Kang Hyejin
| 2026, (53)
| pp.31~66
| number of Cited : 0
This article argues that one of the central significances of research on classical literature in the age of artificial intelligence and multimedia lies in its capacity to explore humanity’s experiments in storytelling. From this perspective, it compares the contrasting narrative forms of classical fiction and video games through their respective uses of paintings. To establish an appropriate comparative framework, the study first deductively identifies and categorizes four narrative functions of paintings on the basis of their distinctive formal properties. It then narrows its analytical focus to the category of functions that operate at the point of narrative progression, examining Sohyeonseongnok in Chapter 3 and Layers of Fear in Chapter 4 as representative cases.
A comparison of Sohyeonseongnok and Layers of Fear shows that paintings perform three shared sub-functions. First, they stimulate the emotions of characters and thereby trigger actions grounded in those emotions (event progression). Second, they convey multiple layers of implication through a single image (meaning transmission). Third, depending on their visual content, they amplify and articulate the texture of events in a particular direction (event representation). This framework helps clarify, for example, the deeper reason why Kim Hyeon in Sohyeonseongnok becomes lovesick after seeing a painting, as well as the way in which the painting romantically packages and communicates worldly desire.

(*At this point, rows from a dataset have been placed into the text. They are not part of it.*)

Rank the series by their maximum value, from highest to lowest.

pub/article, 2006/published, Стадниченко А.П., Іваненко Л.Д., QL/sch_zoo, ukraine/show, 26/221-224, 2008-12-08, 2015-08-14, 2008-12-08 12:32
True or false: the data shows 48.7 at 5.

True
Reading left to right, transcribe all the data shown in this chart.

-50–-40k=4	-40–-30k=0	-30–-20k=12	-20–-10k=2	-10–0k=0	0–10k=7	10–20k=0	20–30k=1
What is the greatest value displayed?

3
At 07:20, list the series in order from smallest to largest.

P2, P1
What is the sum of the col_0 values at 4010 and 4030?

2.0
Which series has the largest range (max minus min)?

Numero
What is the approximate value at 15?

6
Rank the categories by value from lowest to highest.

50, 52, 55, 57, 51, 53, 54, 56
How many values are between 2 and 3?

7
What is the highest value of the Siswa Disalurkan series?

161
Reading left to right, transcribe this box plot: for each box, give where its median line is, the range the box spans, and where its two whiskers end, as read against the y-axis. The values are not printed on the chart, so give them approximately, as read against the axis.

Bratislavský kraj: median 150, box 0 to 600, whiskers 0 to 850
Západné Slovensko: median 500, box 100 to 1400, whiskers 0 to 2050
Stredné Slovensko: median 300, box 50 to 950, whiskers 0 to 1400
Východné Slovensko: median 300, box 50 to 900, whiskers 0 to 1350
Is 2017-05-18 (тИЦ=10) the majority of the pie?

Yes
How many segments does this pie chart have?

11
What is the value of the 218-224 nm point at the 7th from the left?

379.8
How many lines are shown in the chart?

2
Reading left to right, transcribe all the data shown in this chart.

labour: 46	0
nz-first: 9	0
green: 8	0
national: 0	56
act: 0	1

At the same time, Sohyeonseongnok and Layers of Fear differ in terms of narrative levels and the visibility of paintings. These generic differences also shape the narrative functions of paintings. In video games, narrative may be distinguished into three levels: (a) story, (b) intended Plot, consisting of clue-based plot-pieces and a plot-frame, and (c) completed plots. The functions of paintings vary in specific ways across these narrative levels. Major differences from the functions of paintings in classical fiction include the fact that paintings are presented as fragments of plot to be discovered by the player, that the direction of the plot is regulated through the process by which paintings are produced, that paintings trigger both gameplay and plot formation, and that they influence the pace at which individual plots progress. In particular, as visualized images, paintings contribute to activating a defining feature of video game narrative: the advancement of plot through player participation. This is evident, for example, in the way interaction produces an alignment between the actions of the painter and those of the player, and in the way direct visual stimulation given to the player shapes the development of the plot.